Objective:
Transcribe all the entries word for word, omitting any pictures they contain.

Records for this task:
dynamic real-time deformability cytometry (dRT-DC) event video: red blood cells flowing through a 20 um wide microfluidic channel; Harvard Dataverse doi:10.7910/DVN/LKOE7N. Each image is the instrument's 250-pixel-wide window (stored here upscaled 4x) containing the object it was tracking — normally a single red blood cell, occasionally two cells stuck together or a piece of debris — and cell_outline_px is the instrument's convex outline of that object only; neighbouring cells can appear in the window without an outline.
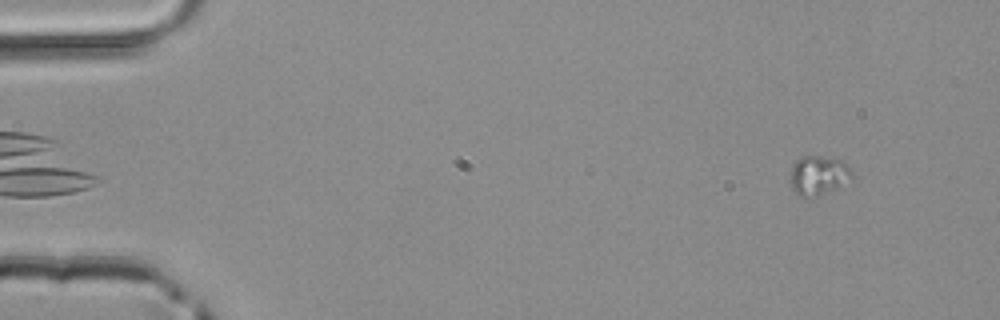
{"species": "common noctule bat (a hibernating species)", "species_latin": "Nyctalus noctula", "temperature_condition": "room temperature", "stored_images_in_passage": 13, "camera_frame_rate_fps": 3000, "um_per_image_px": 0.085, "animal": {"sex": "male", "body_mass_g": 20.4}, "frame": {"image": 1, "passage_image": 1, "time_ms": 0.0, "image_size_px": [1000, 320], "cell_outline_px": [[852, 176], [840, 188], [816, 196], [800, 196], [792, 188], [788, 180], [788, 172], [792, 164], [800, 156], [820, 156], [844, 160], [848, 164], [852, 172]], "centroid_in_image_um": [69.53, 14.88], "position_along_channel_um": 15.5, "area_um2": 14.57}}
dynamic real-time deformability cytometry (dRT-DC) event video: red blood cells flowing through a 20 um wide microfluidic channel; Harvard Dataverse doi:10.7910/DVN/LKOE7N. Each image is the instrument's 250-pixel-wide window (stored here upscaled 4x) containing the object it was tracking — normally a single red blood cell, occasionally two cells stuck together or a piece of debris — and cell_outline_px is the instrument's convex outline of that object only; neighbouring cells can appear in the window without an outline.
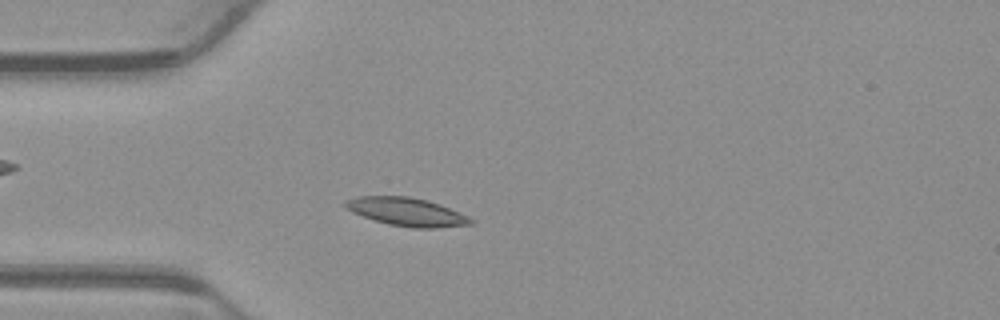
{"species": "common noctule bat (a hibernating species)", "species_latin": "Nyctalus noctula", "temperature_condition": "warm", "stored_images_in_passage": 51, "camera_frame_rate_fps": 3000, "um_per_image_px": 0.085, "animal": {"sex": "male", "body_mass_g": 23.1, "forearm_length_mm": 52.7}, "frame": {"image": 1, "passage_image": 12, "time_ms": 3.667, "image_size_px": [1000, 320], "cell_outline_px": [[476, 220], [472, 224], [440, 228], [412, 228], [388, 224], [352, 212], [344, 204], [344, 200], [356, 196], [408, 196], [428, 200], [440, 204], [460, 212]], "centroid_in_image_um": [34.62, 18.0], "position_along_channel_um": 50.4, "area_um2": 20.75}}
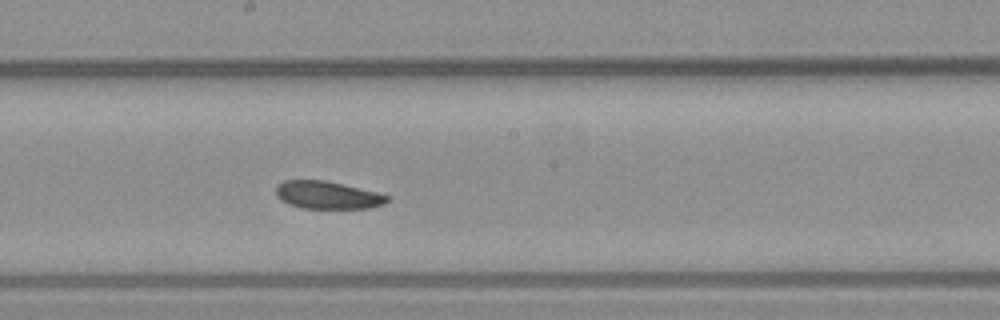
{"frame": {"image": 2, "passage_image": 26, "time_ms": 8.333, "image_size_px": [1000, 320], "cell_outline_px": [[388, 200], [384, 204], [368, 208], [300, 208], [288, 204], [280, 200], [276, 196], [276, 184], [284, 180], [324, 180], [376, 192], [388, 196]], "centroid_in_image_um": [27.76, 16.58], "position_along_channel_um": 220.4, "area_um2": 17.86}}
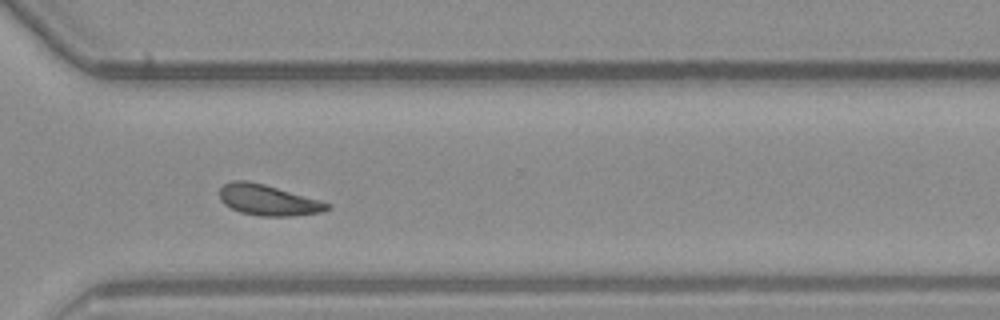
{"frame": {"image": 3, "passage_image": 36, "time_ms": 11.667, "image_size_px": [1000, 320], "cell_outline_px": [[332, 208], [320, 212], [296, 216], [260, 216], [240, 212], [224, 204], [220, 200], [220, 188], [224, 184], [232, 180], [248, 180], [264, 184], [320, 200], [332, 204]], "centroid_in_image_um": [22.8, 17.01], "position_along_channel_um": 347.8, "area_um2": 19.36}, "authors_computed_cell_mechanics": {"area_um2": 18.9584, "velocity_mm_per_s": 3.8321, "shape_relaxation_time_tau1_ms": 2.9899, "shape_relaxation_time_tau2_ms": null, "deformation_change_tau1": 0.0978, "deformation_change_tau2": null}}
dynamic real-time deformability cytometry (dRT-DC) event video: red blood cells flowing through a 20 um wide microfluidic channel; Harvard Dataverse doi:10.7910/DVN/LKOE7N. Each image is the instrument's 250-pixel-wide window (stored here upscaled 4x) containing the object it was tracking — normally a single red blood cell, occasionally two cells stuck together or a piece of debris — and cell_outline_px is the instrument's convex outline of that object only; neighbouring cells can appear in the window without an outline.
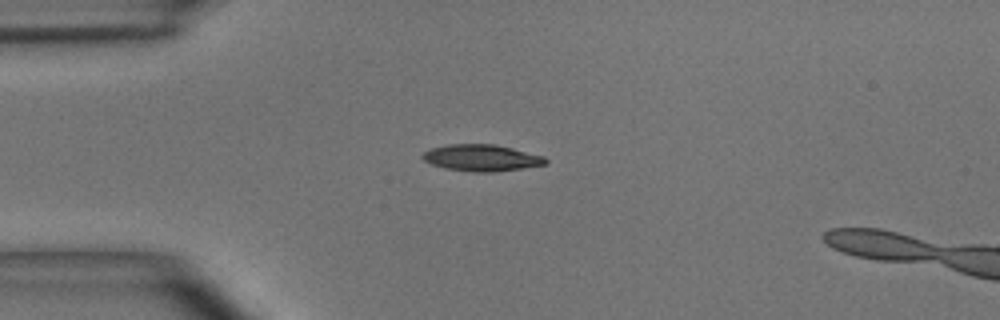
{"species": "common noctule bat (a hibernating species)", "species_latin": "Nyctalus noctula", "temperature_condition": "room temperature", "stored_images_in_passage": 48, "camera_frame_rate_fps": 3000, "um_per_image_px": 0.085, "animal": {"sex": "male", "body_mass_g": 15.6}, "frame": {"image": 1, "passage_image": 12, "time_ms": 3.667, "image_size_px": [1000, 320], "cell_outline_px": [[548, 164], [492, 172], [472, 172], [444, 168], [432, 164], [424, 160], [420, 156], [424, 152], [432, 148], [448, 144], [496, 144], [544, 156], [548, 160]], "centroid_in_image_um": [40.93, 13.41], "position_along_channel_um": 44.1, "area_um2": 19.02}}
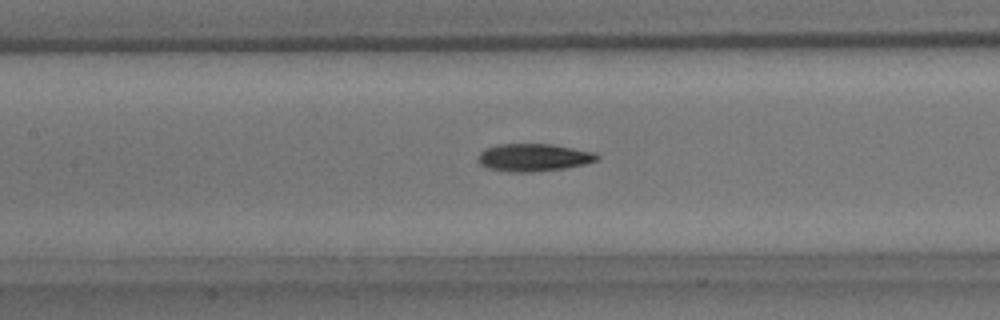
{"frame": {"image": 2, "passage_image": 22, "time_ms": 7.0, "image_size_px": [1000, 320], "cell_outline_px": [[600, 156], [596, 160], [584, 164], [564, 168], [532, 172], [508, 172], [488, 168], [480, 164], [476, 160], [480, 152], [484, 148], [500, 144], [552, 144], [596, 152]], "centroid_in_image_um": [45.33, 13.38], "position_along_channel_um": 162.1, "area_um2": 19.25}}
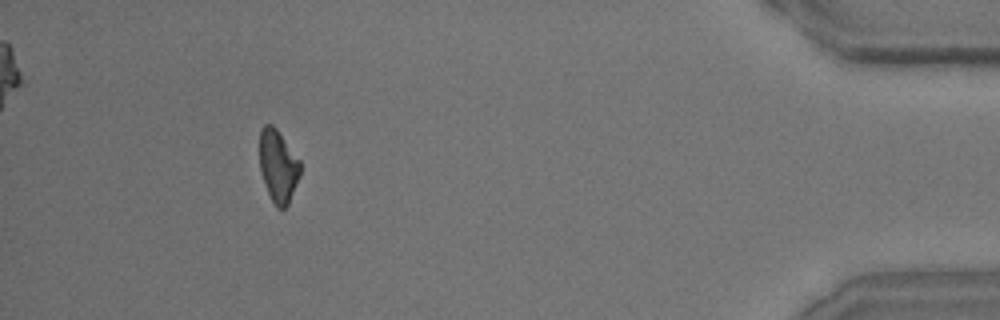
{"frame": {"image": 3, "passage_image": 45, "time_ms": 14.667, "image_size_px": [1000, 320], "cell_outline_px": [[300, 176], [288, 204], [284, 208], [276, 208], [268, 192], [260, 168], [260, 128], [264, 124], [272, 124], [276, 128], [300, 160]], "centroid_in_image_um": [23.65, 14.09], "position_along_channel_um": 411.6, "area_um2": 16.99}, "authors_computed_cell_mechanics": {"area_um2": 18.207, "velocity_mm_per_s": 4.0432, "shape_relaxation_time_tau1_ms": 2.6838, "shape_relaxation_time_tau2_ms": 9.0197, "deformation_change_tau1": 0.1207, "deformation_change_tau2": 0.1771}}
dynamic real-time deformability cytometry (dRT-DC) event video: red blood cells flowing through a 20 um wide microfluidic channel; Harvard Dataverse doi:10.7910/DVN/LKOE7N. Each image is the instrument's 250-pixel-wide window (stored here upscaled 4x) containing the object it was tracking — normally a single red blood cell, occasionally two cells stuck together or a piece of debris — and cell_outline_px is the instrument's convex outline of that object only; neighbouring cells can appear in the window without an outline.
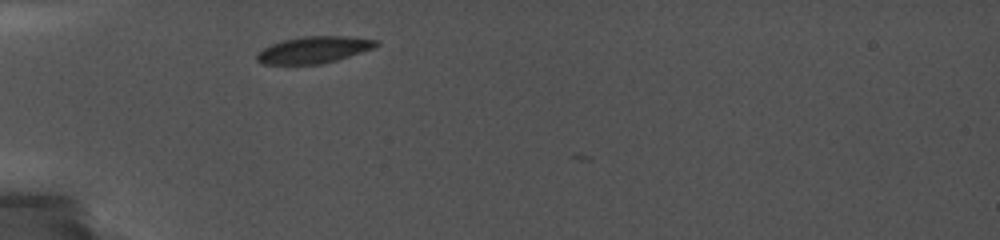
{"species": "common noctule bat (a hibernating species)", "species_latin": "Nyctalus noctula", "temperature_condition": "cold", "stored_images_in_passage": 8, "camera_frame_rate_fps": 5000, "um_per_image_px": 0.085, "animal": {"sex": "female", "body_mass_g": 19.0, "forearm_length_mm": 56.7}, "frame": {"image": 1, "passage_image": 1, "time_ms": 0.0, "image_size_px": [1000, 240], "cell_outline_px": [[380, 44], [372, 48], [336, 60], [320, 64], [264, 64], [256, 60], [256, 56], [264, 48], [272, 44], [284, 40], [304, 36], [344, 36], [376, 40]], "centroid_in_image_um": [26.66, 4.23], "position_along_channel_um": 58.3, "area_um2": 18.15}}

Result of the task:
dynamic real-time deformability cytometry (dRT-DC) event video: red blood cells flowing through a 20 um wide microfluidic channel; Harvard Dataverse doi:10.7910/DVN/LKOE7N. Each image is the instrument's 250-pixel-wide window (stored here upscaled 4x) containing the object it was tracking — normally a single red blood cell, occasionally two cells stuck together or a piece of debris — and cell_outline_px is the instrument's convex outline of that object only; neighbouring cells can appear in the window without an outline.
{"species": "common noctule bat (a hibernating species)", "species_latin": "Nyctalus noctula", "temperature_condition": "room temperature", "stored_images_in_passage": 13, "camera_frame_rate_fps": 3000, "um_per_image_px": 0.085, "animal": {"sex": "male", "body_mass_g": 20.4}, "frame": {"image": 1, "passage_image": 1, "time_ms": 0.0, "image_size_px": [1000, 320], "cell_outline_px": [[852, 176], [840, 188], [816, 196], [800, 196], [792, 188], [788, 180], [788, 172], [792, 164], [800, 156], [820, 156], [844, 160], [848, 164], [852, 172]], "centroid_in_image_um": [69.53, 14.88], "position_along_channel_um": 15.5, "area_um2": 14.57}}
dynamic real-time deformability cytometry (dRT-DC) event video: red blood cells flowing through a 20 um wide microfluidic channel; Harvard Dataverse doi:10.7910/DVN/LKOE7N. Each image is the instrument's 250-pixel-wide window (stored here upscaled 4x) containing the object it was tracking — normally a single red blood cell, occasionally two cells stuck together or a piece of debris — and cell_outline_px is the instrument's convex outline of that object only; neighbouring cells can appear in the window without an outline.
{"species": "common noctule bat (a hibernating species)", "species_latin": "Nyctalus noctula", "temperature_condition": "warm", "stored_images_in_passage": 51, "camera_frame_rate_fps": 3000, "um_per_image_px": 0.085, "animal": {"sex": "male", "body_mass_g": 23.1, "forearm_length_mm": 52.7}, "frame": {"image": 1, "passage_image": 12, "time_ms": 3.667, "image_size_px": [1000, 320], "cell_outline_px": [[476, 220], [472, 224], [440, 228], [412, 228], [388, 224], [352, 212], [344, 204], [344, 200], [356, 196], [408, 196], [428, 200], [440, 204], [460, 212]], "centroid_in_image_um": [34.62, 18.0], "position_along_channel_um": 50.4, "area_um2": 20.75}}
{"frame": {"image": 2, "passage_image": 26, "time_ms": 8.333, "image_size_px": [1000, 320], "cell_outline_px": [[388, 200], [384, 204], [368, 208], [300, 208], [288, 204], [280, 200], [276, 196], [276, 184], [284, 180], [324, 180], [376, 192], [388, 196]], "centroid_in_image_um": [27.76, 16.58], "position_along_channel_um": 220.4, "area_um2": 17.86}}
{"frame": {"image": 3, "passage_image": 36, "time_ms": 11.667, "image_size_px": [1000, 320], "cell_outline_px": [[332, 208], [320, 212], [296, 216], [260, 216], [240, 212], [224, 204], [220, 200], [220, 188], [224, 184], [232, 180], [248, 180], [264, 184], [320, 200], [332, 204]], "centroid_in_image_um": [22.8, 17.01], "position_along_channel_um": 347.8, "area_um2": 19.36}, "authors_computed_cell_mechanics": {"area_um2": 18.9584, "velocity_mm_per_s": 3.8321, "shape_relaxation_time_tau1_ms": 2.9899, "shape_relaxation_time_tau2_ms": null, "deformation_change_tau1": 0.0978, "deformation_change_tau2": null}}
dynamic real-time deformability cytometry (dRT-DC) event video: red blood cells flowing through a 20 um wide microfluidic channel; Harvard Dataverse doi:10.7910/DVN/LKOE7N. Each image is the instrument's 250-pixel-wide window (stored here upscaled 4x) containing the object it was tracking — normally a single red blood cell, occasionally two cells stuck together or a piece of debris — and cell_outline_px is the instrument's convex outline of that object only; neighbouring cells can appear in the window without an outline.
{"species": "common noctule bat (a hibernating species)", "species_latin": "Nyctalus noctula", "temperature_condition": "room temperature", "stored_images_in_passage": 48, "camera_frame_rate_fps": 3000, "um_per_image_px": 0.085, "animal": {"sex": "male", "body_mass_g": 15.6}, "frame": {"image": 1, "passage_image": 12, "time_ms": 3.667, "image_size_px": [1000, 320], "cell_outline_px": [[548, 164], [492, 172], [472, 172], [444, 168], [432, 164], [424, 160], [420, 156], [424, 152], [432, 148], [448, 144], [496, 144], [544, 156], [548, 160]], "centroid_in_image_um": [40.93, 13.41], "position_along_channel_um": 44.1, "area_um2": 19.02}}
{"frame": {"image": 2, "passage_image": 22, "time_ms": 7.0, "image_size_px": [1000, 320], "cell_outline_px": [[600, 156], [596, 160], [584, 164], [564, 168], [532, 172], [508, 172], [488, 168], [480, 164], [476, 160], [480, 152], [484, 148], [500, 144], [552, 144], [596, 152]], "centroid_in_image_um": [45.33, 13.38], "position_along_channel_um": 162.1, "area_um2": 19.25}}
{"frame": {"image": 3, "passage_image": 45, "time_ms": 14.667, "image_size_px": [1000, 320], "cell_outline_px": [[300, 176], [288, 204], [284, 208], [276, 208], [268, 192], [260, 168], [260, 128], [264, 124], [272, 124], [276, 128], [300, 160]], "centroid_in_image_um": [23.65, 14.09], "position_along_channel_um": 411.6, "area_um2": 16.99}, "authors_computed_cell_mechanics": {"area_um2": 18.207, "velocity_mm_per_s": 4.0432, "shape_relaxation_time_tau1_ms": 2.6838, "shape_relaxation_time_tau2_ms": 9.0197, "deformation_change_tau1": 0.1207, "deformation_change_tau2": 0.1771}}
dynamic real-time deformability cytometry (dRT-DC) event video: red blood cells flowing through a 20 um wide microfluidic channel; Harvard Dataverse doi:10.7910/DVN/LKOE7N. Each image is the instrument's 250-pixel-wide window (stored here upscaled 4x) containing the object it was tracking — normally a single red blood cell, occasionally two cells stuck together or a piece of debris — and cell_outline_px is the instrument's convex outline of that object only; neighbouring cells can appear in the window without an outline.
{"species": "common noctule bat (a hibernating species)", "species_latin": "Nyctalus noctula", "temperature_condition": "cold", "stored_images_in_passage": 8, "camera_frame_rate_fps": 5000, "um_per_image_px": 0.085, "animal": {"sex": "female", "body_mass_g": 19.0, "forearm_length_mm": 56.7}, "frame": {"image": 1, "passage_image": 1, "time_ms": 0.0, "image_size_px": [1000, 240], "cell_outline_px": [[380, 44], [372, 48], [336, 60], [320, 64], [264, 64], [256, 60], [256, 56], [264, 48], [272, 44], [284, 40], [304, 36], [344, 36], [376, 40]], "centroid_in_image_um": [26.66, 4.23], "position_along_channel_um": 58.3, "area_um2": 18.15}}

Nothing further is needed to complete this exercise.